Scottish First Minister Nicola Sturgeon has told the UK government to "get its act together" on backing the oil and gas industry, amid falling prices.
Her comments came as Holyrood ministers outlined a series of measures they said must be taken to support the sector.
The UK government said action was being taken after oil prices dropped by more than half over the past six months.
The SNP's opponents said Scotland had dodged a bullet, given its focus on the oil wealth of an independent Scotland.
The day after the price of Brent crude oil fell below $50 a barrel for the first time since May 2009, Scottish ministers called on the UK government, which is largely responsible for energy policy, to introduce in its March budget:
- An investment allowance for oil and gas fields which cost more to develop, potentially boosting investment by between £20bn and £37bn.
- A timetable to reverse an increase in the supplementary charge on oil and gas production implemented in 2011
- A tax credit to help increase oil and gas exploration and production.
Speaking during first minister's questions, Ms Sturgeon said: "I will do everything on the part of the Scottish government to support the industry - the Scottish government cabinet will meet in Aberdeen next month - but the UK government has to get its act together, stop talking about supporting the industry and actually start to do it."
Meanwhile, Scottish Secretary Alistair Carmichael, who was meeting industry representatives, said the UK government unveiled a series of allowances and tax reliefs to help the industry in the Autumn Statement and was taking action now to support the sector.
"I, and my colleagues, will be listening closely to what the industry has to say and having a full exploration of the additional options available to us to help secure jobs and the future of this key sector," he said.
By Douglas Fraser, BBC economy editor
The North Sea itself looks particularly vulnerable in this downturn.
It has weathered sharp changes before. But the industry is now at a turning point.
Mature fields are depleting and the remaining oil and gas is getting more expensive to extract.
New fields offer new and expensive challenges - in deep water, or requiring new technologies to handle difficult geology, high pressure and high temperatures.
And while Britain is still among the world's top 30 producers, it's now seen as one of the more expensive places to operate, given a black mark by the industry for three unexpected tax hikes in the past 15 years.
With a sharp decline in exploratory drilling, higher costs and poor recent results when it's tried, the replacement rate of reserves also looks downbeat.
Scottish Labour said Scotland was facing its biggest jobs threat since the closure of the Ravenscraig steel works, saying 15,750 Scottish oil posts were at risk.
"This is too important for the UK and Scottish governments to score political points by playing pass the parcel," said Jackie Baillie, the party's economy spokeswoman.
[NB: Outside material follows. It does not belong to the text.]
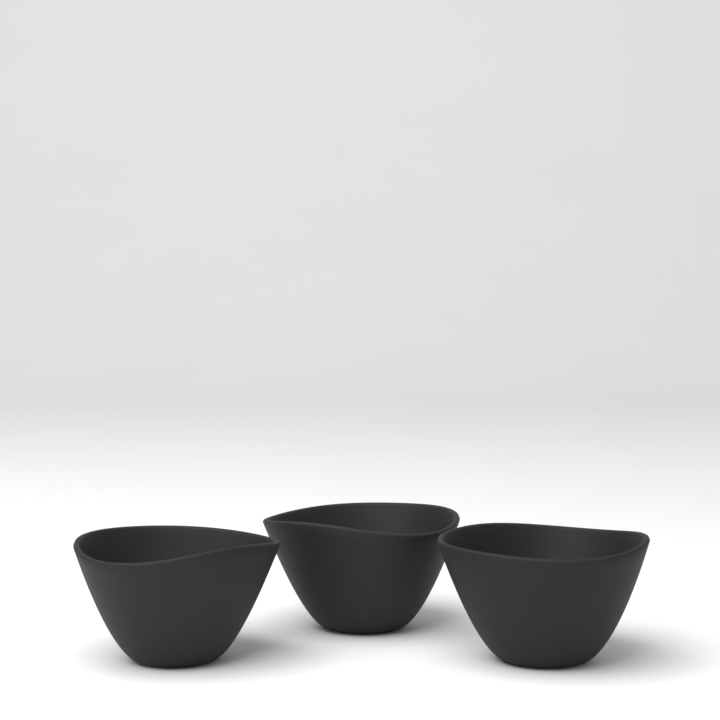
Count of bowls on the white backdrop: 3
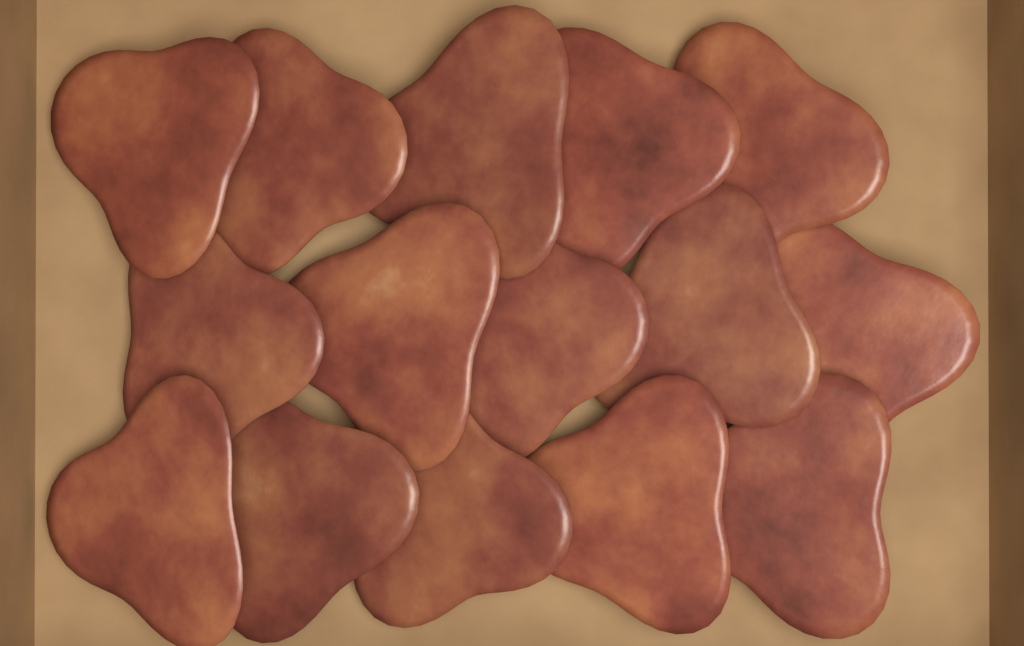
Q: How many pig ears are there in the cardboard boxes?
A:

Meanwhile, opposition parties seized on UK government figures claiming Scotland could have been facing an £18.6bn shortfall, had the country become independent in September's referendum.
The Scottish government's White Paper blueprint on independence forecast the amount of oil revenues Scotland could receive on a projected value of 110 US dollars, or £72, a barrel.
Scottish Conservative leader Ruth Davidson said the referendum outcome was "a bullet dodged", adding: "The best approach for both the industry and the country is for us all to work together on a UK-wide basis."
Green MSP Patrick Harvie said the Scottish government had "failed to acknowledge the vulnerability of a Scottish economy over-exposed to the carbon bubble".
Elsewhere, the Scottish and UK governments both urged energy companies to cut heating bills as a result of the low oil price.